Truly, this needs explanation. Seemingly, the reason maror is not a Torah law during the time of exile is only that maror was subordinate to the Pesach offering — it is not a mitzvah in and of itself, but is considered a preparation for the Pesach offering (“Machshirei Pesach”). Since we are presently unable to bring the Pesach offering, the commandment of maror is only Rabbinic.2

But how does this prove that the whole aspect of the “commemoration of slavery” has now ceased? Moreover, why specifically now, when exile is felt even more and freedom is felt even less than during the time the Beis HaMikdash stood, do we say that the “commemoration of freedom” remains while the “commemoration of slavery” has ceased?

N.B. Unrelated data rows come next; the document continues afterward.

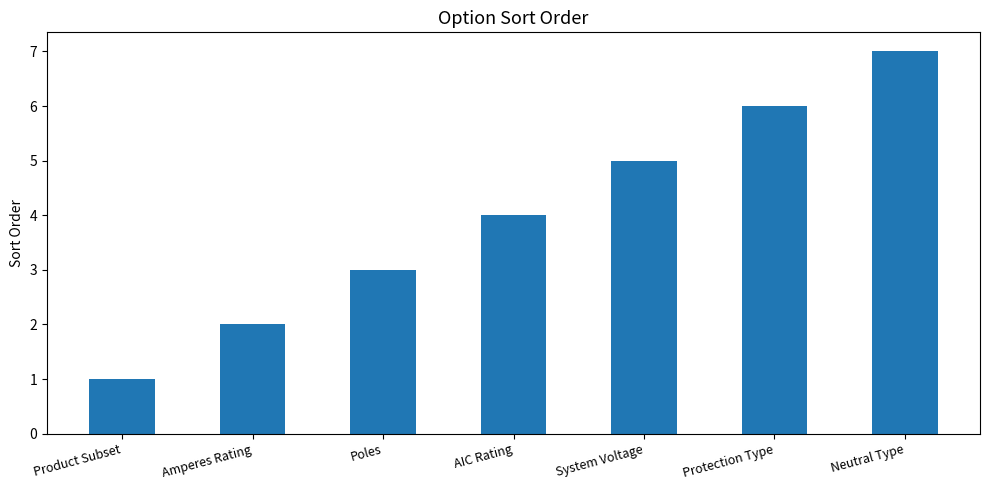

The chart shows a value of 2 at Poles. True or false?

False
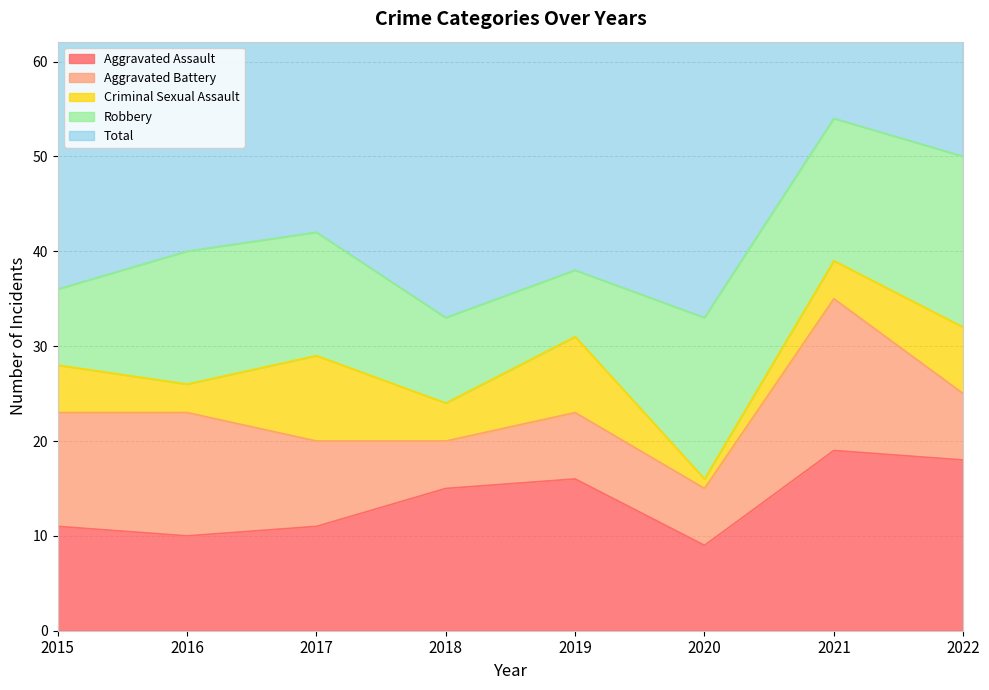

List the series in order of their peak value, highest first.

Total, Aggravated Assault, Robbery, Aggravated Battery, Criminal Sexual Assault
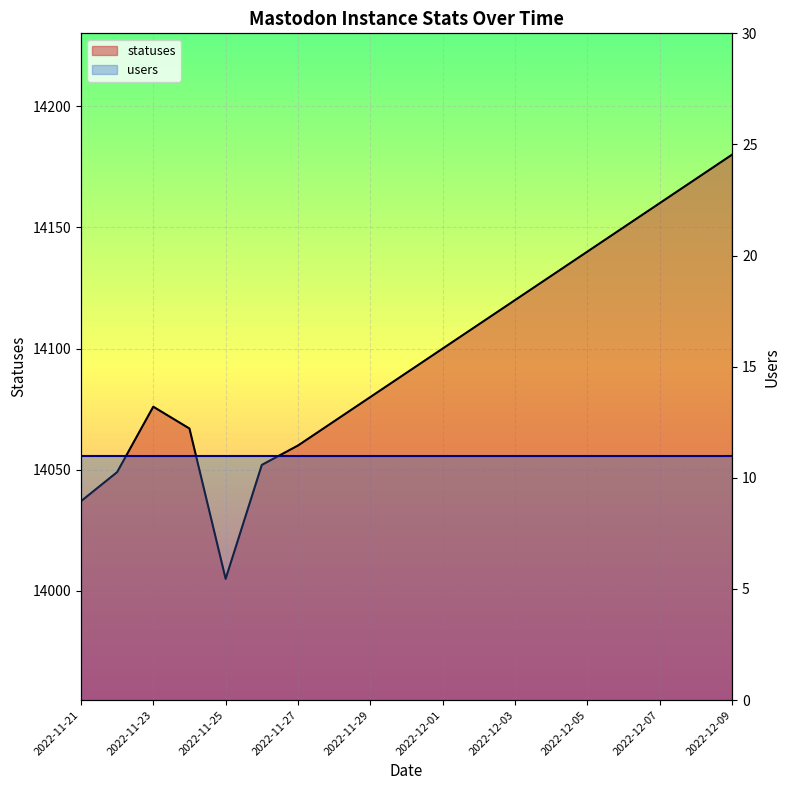

Rank the categories by value from highest to lowest.

2022-12-09, 2022-12-08, 2022-12-07, 2022-12-06, 2022-12-05, 2022-12-04, 2022-12-03, 2022-12-02, 2022-12-01, 2022-11-30, 2022-11-29, 2022-11-23, 2022-11-28, 2022-11-24, 2022-11-27, 2022-11-26, 2022-11-22, 2022-11-21, 2022-11-25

The commandments of the Seder nights contain two general obligations with regard to the Exodus: the commandment of speech, relating the tale of the Exodus, and the commandments of deed, eating the “Pesach offering, the matzah and the maror.” The theme of both are the same, that of remembering and re-experiencing our redemption and liberation from Egyptian bondage.3

The tale of the Exodus as related in the Haggadah “begins with disgrace,”4 that we were slaves to Pharaoh in Egypt, we were badly mistreated, etc. Only afterwards do we conclude with the miracles and wonders that G‑d wrought, and recount our liberation from captivity.5

The same is true regarding the commemoration of our freedom through deeds: we are to stress not only the aspect of our freedom, but also the intensity of our slavery and servitude. And this is why we are obliged to eat maror: “Because the Egyptians embittered our fathers’ lives in Egypt.”6 Only by eating maror do the commandments of Pesach and matzah become whole and complete.

All the above is meant not only to convey that our forefathers were enslaved and then liberated, but more importantly, that this aspect of slavery and freedom is something that relates to each individual personally.

Thus it is that in relating the tale of the Exodus we begin by stating, “We were enslaved, and we were liberated through miracles.…” So, too, with regard to our actions on Pesach night. In the words of the Rambam:7 “A person is obliged to act as if he, himself, at this present moment, departed from Egyptian bondage.”

Obviously, the obligations of this night are not merely a commemoration and a symbol of past events, but are meant to impart within the person the feeling that he himself has become a free man; he himself has been redeemed and freed.

Accordingly, we can well understand that there exists quite a difference between the time the Beis HaMikdashwas extant and present-day exile:

During the time of the Beis HaMikdash, when the Jewish people were free, they were able to fully fulfill the obligation of demonstrating the aspect of freedom. Moreover, they could do so even while eating maror, an act that expressed the intensity of their former servitude.

Nowadays, however, in our present state of exile, the specific act of remembering the servitude through eating maror may bring about a weakening in our true feeling of freedom; after all, we are now in a state of exile. Thus “the commemoration of slavery has ceased,” inasmuch as this commemoration would unduly interfere with the theme8 that all of the night’s events are to be performed in a manner of freedom.

The reason for constantly remembering the state of freedom of the Exodus, notwithstanding the fact that we are presently in a state of exile, is that the exile of Egypt was truly unique; all subsequent exiles do not compare to being slaves of Pharaoh and Egypt. Although we may still find ourselves in exile, the Jews were eternally freed from the harsh state of Egyptian exile.9

Indeed, herein lies the difference between the two items at the Seder that symbolize Egyptian servitude, maror and charoses: maror commemorates slavery in general, for all slavery is bitter, while charoses symbolizes and serves as a remembrance of the mortar that the Jews were forced to make for the Egyptians — the extraordinary slavery of Egypt,10 the redemption from which is fully commemorated, even while we await our speedy liberation from our present state of exile, through the arrival of our righteous Mashiach.

Based on Likkutei Sichos, Vol. XXXII, pp. 46-49.